Le risque systémique se définit comme ce qui menace un secteur lorsque le comportement et plus particulièrement la défaillance d’un seul agent économique entraîne des comportements en chaîne (effet domino), qui peut faire s’écrouler tout le secteur.

Les systèmes bancaires et financiers sont par nature et définitivement sujets au risque systémique puisque une faillite d'établissement financier entraine chez les déposants un effet de panique et un retrait des fonds, comportement qui se généralise et fait s’effondrer le marché. L’effet autoréalisateur et inéluctable du processus rend impérieux la prévention de risque systémique, à la fois par le Régulateur financier et par la Banque centrale.
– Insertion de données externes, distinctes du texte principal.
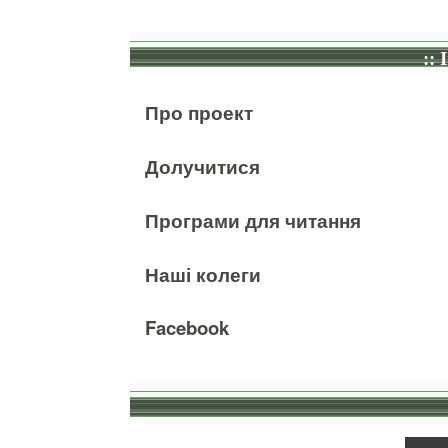
:: 
Про проект
Долучитися
Програми для читання
Наші колеги
Facebook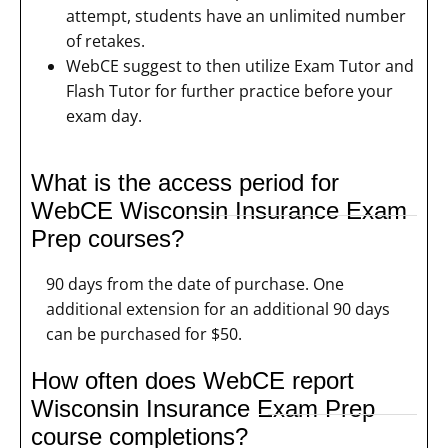
attempt, students have an unlimited number
of retakes.
WebCE suggest to then utilize Exam Tutor and
Flash Tutor for further practice before your
exam day.
What is the access period for
WebCE Wisconsin Insurance Exam
Prep courses?
90 days from the date of purchase. One
additional extension for an additional 90 days
can be purchased for $50.
How often does WebCE report
Wisconsin Insurance Exam Prep
course completions?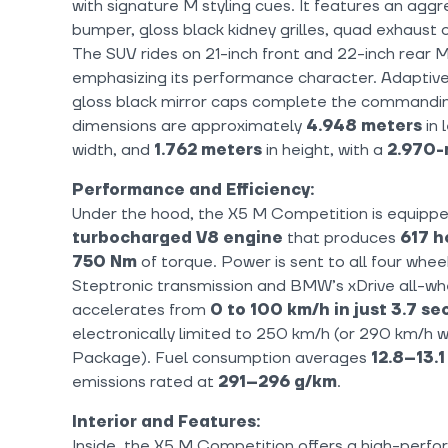
with signature M styling cues. It features an aggr
bumper, gloss black kidney grilles, quad exhaust ou
The SUV rides on 21-inch front and 22-inch rear M
emphasizing its performance character. Adaptive
gloss black mirror caps complete the commandin
dimensions are approximately
4.948 meters
in 
width, and
1.762 meters
in height, with a
2.970-
Performance and Efficiency:
Under the hood, the X5 M Competition is equippe
turbocharged V8 engine
that produces
617 h
750 Nm
of torque. Power is sent to all four whe
Steptronic transmission and BMW’s xDrive all-wh
accelerates from
0 to 100 km/h in just 3.7 s
electronically limited to 250 km/h (or 290 km/h w
Package). Fuel consumption averages
12.8–13.
emissions rated at
291–296 g/km
.
Interior and Features:
Inside, the X5 M Competition offers a high-perfo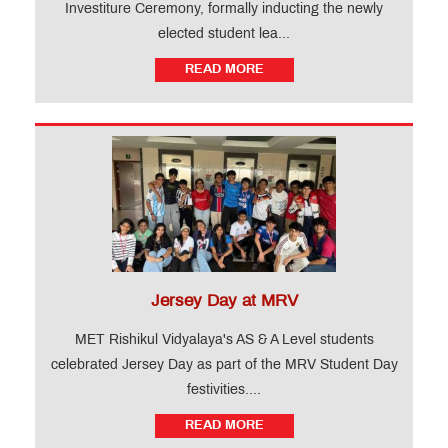
Investiture Ceremony, formally inducting the newly
elected student lea...
READ MORE
Jersey Day at MRV
MET Rishikul Vidyalaya's AS & A Level students
celebrated Jersey Day as part of the MRV Student Day
festivities....
READ MORE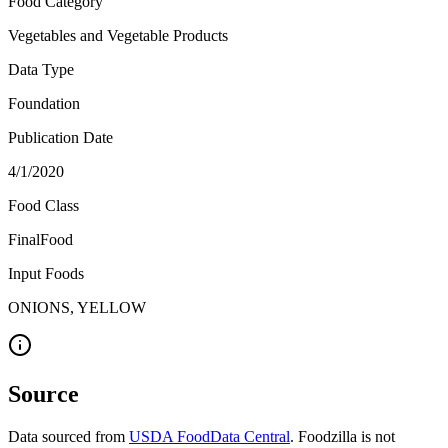
Food Category
Vegetables and Vegetable Products
Data Type
Foundation
Publication Date
4/1/2020
Food Class
FinalFood
Input Foods
ONIONS, YELLOW
Source
Data sourced from
USDA FoodData Central
. Foodzilla is not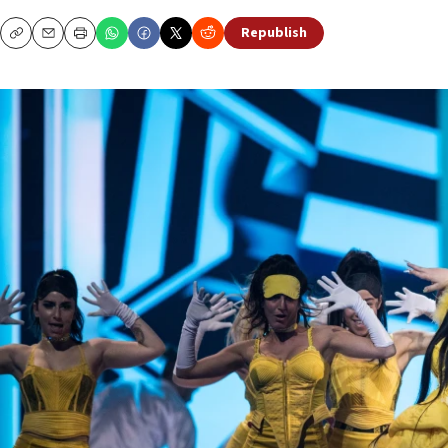
Republish
Copy
Email
Print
C’est pourquoi c’est l’hypothèse la plus forte où le principe de concurrence, pourtant très vif entre les banques, est mis en balance avec la prévention radicalement nécessaire du risque systémique. Les moyens pour prévenir un risque systémique pour gérer une crise systémique d’un risque réalisé ou pour sortir de la crise sont aujourd’hui un souci premier, laissant loin derrière le souci de concurrence. C’est pourquoi tous les pays cherchent aujourd’hui à reconstruire une régulation bancaire et financière qui n’a pu jouer son rôle puisque la crise financière est advenue en 2008.

L'Union bancaire est construite dans cet esprit. L'Union des marchés de capitaux, moins avancée, également.